▶ Descrizione esercizio
Riprendi la cronaca del concerto di Ligabue al Campovolo e portala avanti a partire dall'ultima frase.

▶ Selezione
Il giorno dei giorni, fino a quel giorno voi non svegliateci – Ligabue Campovolo

La musica prorompente di questo primo pezzo si riversa senza troppa accortezza sul Campovolo, investendo e sommergendo tutto e tutti, fino a sentirsi scuotere le casse toraciche. Ha iniziato bene, ma non come sempre: c'è un pizzico di timore nei suoi occhi e in quello che fa, ma questo era da mettere in conto, perché questa sera non è come sempre e non sarà mai più così.

Il primo brano in scaletta è già depennato, il ghiaccio non ancora rotto del tutto. Il Liga allora prova a scrollarsi di dosso quei pochi rimasugli di emozione, si avvicina al microfono e con tono disinvolto: “Ma allora non era una balla! Allora ci siete davvero!!” e quel Mar Rosso lì davanti a lui – che, se solo glielo chiedesse, si aprirebbe in due in men che non si dica – gli risponde con un'unica grande voce di sì. Poi continua: “Ebbene, vi do una comunicazione di servizio: ci siamo anche noi!” e attacca co
n I ragazzi sono in giro, un pezzo rock come è un po' che non ne fa. Del ghiaccio, ora, non c'è più traccia.

Senza alcuna soluzione di continuità, cambia chitarra ed ecco Hai un momento Dio, la prima vera gemma della nottata: mentre canta “Almeno dì se il viaggio è unico e se c’è il sole di là…”, abbozza un mezzo sorriso che ha qualcosa di amaro, porta gli occhi all'insù e col dito punta verso il cielo, come se Dio fosse lì a sentire ciò che ha da dire: “…se stai ridendo, io non mi offendo… però, perché?”.

▶ Estratto dati

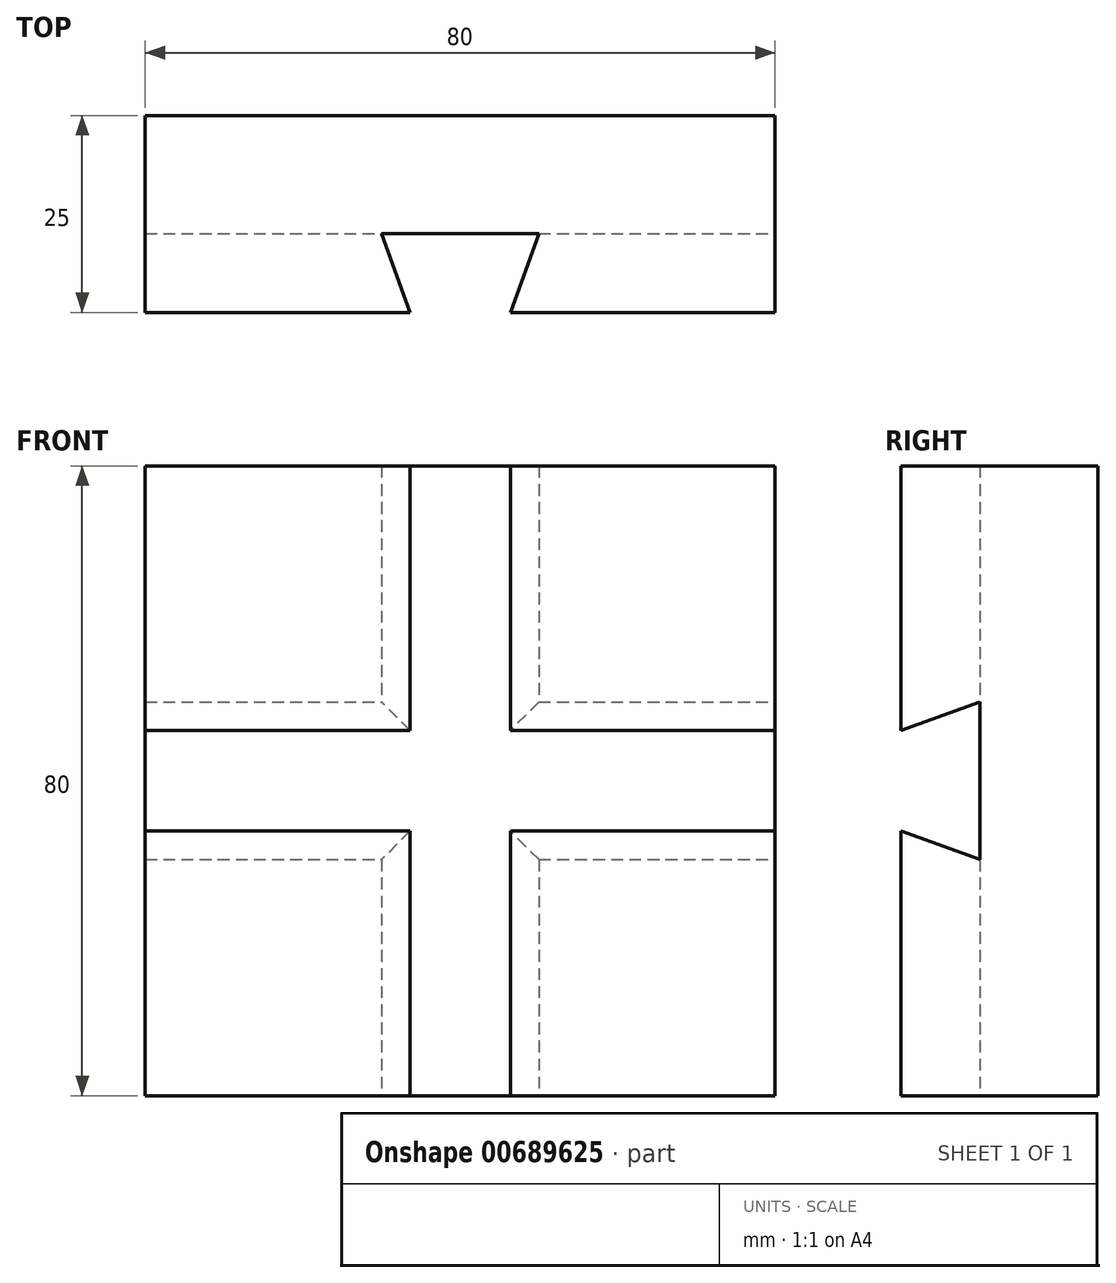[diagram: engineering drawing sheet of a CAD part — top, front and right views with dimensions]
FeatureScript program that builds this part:
annotation { "Feature Type Name" : "Feature", "Feature Type Description" : "" }
export const myFeature = defineFeature(function(context is Context, id is Id, definition is map)
    precondition{}
    {
        {
            var Q0;
            Q0=qCreatedBy(makeId("Front.planeOp"),FACE);
            var sketch = newSketch(context, id + "F0", { "sketchPlane" : qUnion([Q0])});
            skLineSegment(sketch, "E0.bottom", {"start": v(0, 0) * mm, "end": v(-80, 0) * mm});
            skLineSegment(sketch, "E0.top", {"start": v(0, 80) * mm, "end": v(-80, 80) * mm});
            skLineSegment(sketch, "E0.left", {"start": v(0, 0) * mm, "end": v(0, 80) * mm});
            skLineSegment(sketch, "E0.right", {"start": v(-80, 0) * mm, "end": v(-80, 80) * mm});
            skLineSegment(sketch, "E1", {"start": v(0, 0) * mm, "end": v(0, 33.64) * mm});
            skSolve(sketch);
        }
        {
            var Q0;
            Q0=makeQuery(id+"F0.imprint","IMPRINT",FACE,{"disambiguationData":[TD([[makeQuery(id+"F0.imprint","IMPRINT",EDGE,{"derivedFrom":sQuery(id+"F0.wireOp",EDGE,"E0.bottom")}),-1.0]])]});
            extrude(context, id + "F1", {"entities" : qUnion([Q0]), "depth" : 25 * mm, "offsetDistance" : 25 * mm});
        }
        {
            var Q0;
            Q0=makeQuery(id+"F1.opExtrude","SWEPT_FACE",FACE,{"disambiguationData":[OSD([sQuery(id+"F0.wireOp",EDGE,"E0.bottom")])]});
            var sketch = newSketch(context, id + "F2", { "sketchPlane" : qUnion([Q0])});
            skLineSegment(sketch, "E2", {"start": v(-46.36, 25) * mm, "end": v(-33.64, 25) * mm});
            skLineSegment(sketch, "E3", {"start": v(-50, 15) * mm, "end": v(-30, 15) * mm});
            skLineSegment(sketch, "E4", {"start": v(-50, 15) * mm, "end": v(-46.36, 25) * mm});
            skLineSegment(sketch, "E5", {"start": v(-33.64, 25) * mm, "end": v(-30, 15) * mm});
            skSolve(sketch);
        }
        {
            var Q0;
            Q0=makeQuery(id+"F2.imprint","IMPRINT",FACE,{"disambiguationData":[TD([[makeQuery(id+"F2.imprint","IMPRINT",EDGE,{"derivedFrom":sQuery(id+"F2.wireOp",EDGE,"E2")}),1.0]])]});
            extrude(context, id + "F3", {"entities" : qUnion([Q0]), "operationType" : NewBodyOperationType.REMOVE, "oppositeDirection" : true, "depth" : 80 * mm, "offsetDistance" : 25 * mm});
        }
        {
            var Q0;
            Q0=qCreatedBy(makeId("Right.planeOp"),FACE);
            var sketch = newSketch(context, id + "F4", { "sketchPlane" : qUnion([Q0])});
            skLineSegment(sketch, "E6", {"start": v(-15, 30) * mm, "end": v(-15, 50) * mm});
            skLineSegment(sketch, "E7", {"start": v(-25.11, 33.64) * mm, "end": v(-25.11, 46.36) * mm});
            skLineSegment(sketch, "E8", {"start": v(-25.11, 33.64) * mm, "end": v(-15, 30) * mm});
            skLineSegment(sketch, "E9", {"start": v(-25.11, 46.36) * mm, "end": v(-15, 50) * mm});
            skSolve(sketch);
        }
        {
            var Q0;
            Q0=makeQuery(id+"F4.imprint","IMPRINT",FACE,{"disambiguationData":[TD([[makeQuery(id+"F4.imprint","IMPRINT",EDGE,{"derivedFrom":sQuery(id+"F4.wireOp",EDGE,"E6")}),1.0]])]});
            extrude(context, id + "F5", {"entities" : qUnion([Q0]), "operationType" : NewBodyOperationType.REMOVE, "oppositeDirection" : true, "depth" : 80 * mm, "offsetDistance" : 25 * mm});
        }
    });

▶ Risultato finale
Sul palco “Main” arriveranno uno dietro l'altro, senza neanche un minuto di pausa, 8 brani tutti riarrangiati splendidamente. Da Il giorno dei giorni a Balliamo sul mondo, passando per Vivo o morto o x e per L'odore del sesso, forse la sorpresa più bella ed emozionante di questa prima tranche: Ligabue la ripropone in una versione incredibilmente particolare, quasi solo voce e chitarra, con cui tira fuori tutta la fragilità di quelle parole, fragilità che invece l'arrangiamento originale riesce a mascherare fin troppo bene.

Ora che sembra davvero rodato, lo show entra nel vivo. Ligabue lascia la chitarra che gli è servita per l'ultimo pezzo e comincia a correre: percorre a velocità spedita la passerella alla sinistra del “Main”, quella che conduce al palchetto “Solo”. La distanza non è breve e lui sembra un galeotto che tenta di evadere dalla sua prigione inseguito dal cono di luce dell'occhio di bue, che non lo molla per nessun motivo.

I 95 metri di passerella sono finiti. Il Liga sembra averli retti abbastanza bene, almeno finora. Temporeggia una manciata di secondi, soprattutto per dare tempo ai polmoni di rimettersi in piedi, poi imbraccia l'ennesima chitarra e si avvicina al microfono: “Beh… Ora siamo qui… Eh sì…” e attacca col primo verso di Sogni di Rock & Roll che inizia proprio con “Siamo qui…”.

Si tratterrà su quel palchetto lungo soltanto 12 metri per neanche 20 minuti, ma lì regalerà al suo pubblico alcuni momenti che sarà difficile dimenticare: le sue canzoni e la sua chitarra, non è servito altro.
Dopo Sogni di Rock & Roll è arrivato il turno di Non è tempo per noi, dopodiché il Liga fa una raccomandazione: chiede ai presenti di fare un po' di silenzio per la prossima canzone, che nessuno di loro la conosce, perché fa parte del nuovo album. La vorrebbe spedire, “per direttissima”, alla città di New Orleans che mai come in quel momento ne ha avuto bisogno.
Il Campovolo ascolta in silenzio le parole di Sono qui per l'amore: con questo testo forse Ligabue riesce ad arrivare lì dove con nessun altro brano del nuovo cd, Nome e cognome, uscito il 16 settembre, non riesce a spingersi.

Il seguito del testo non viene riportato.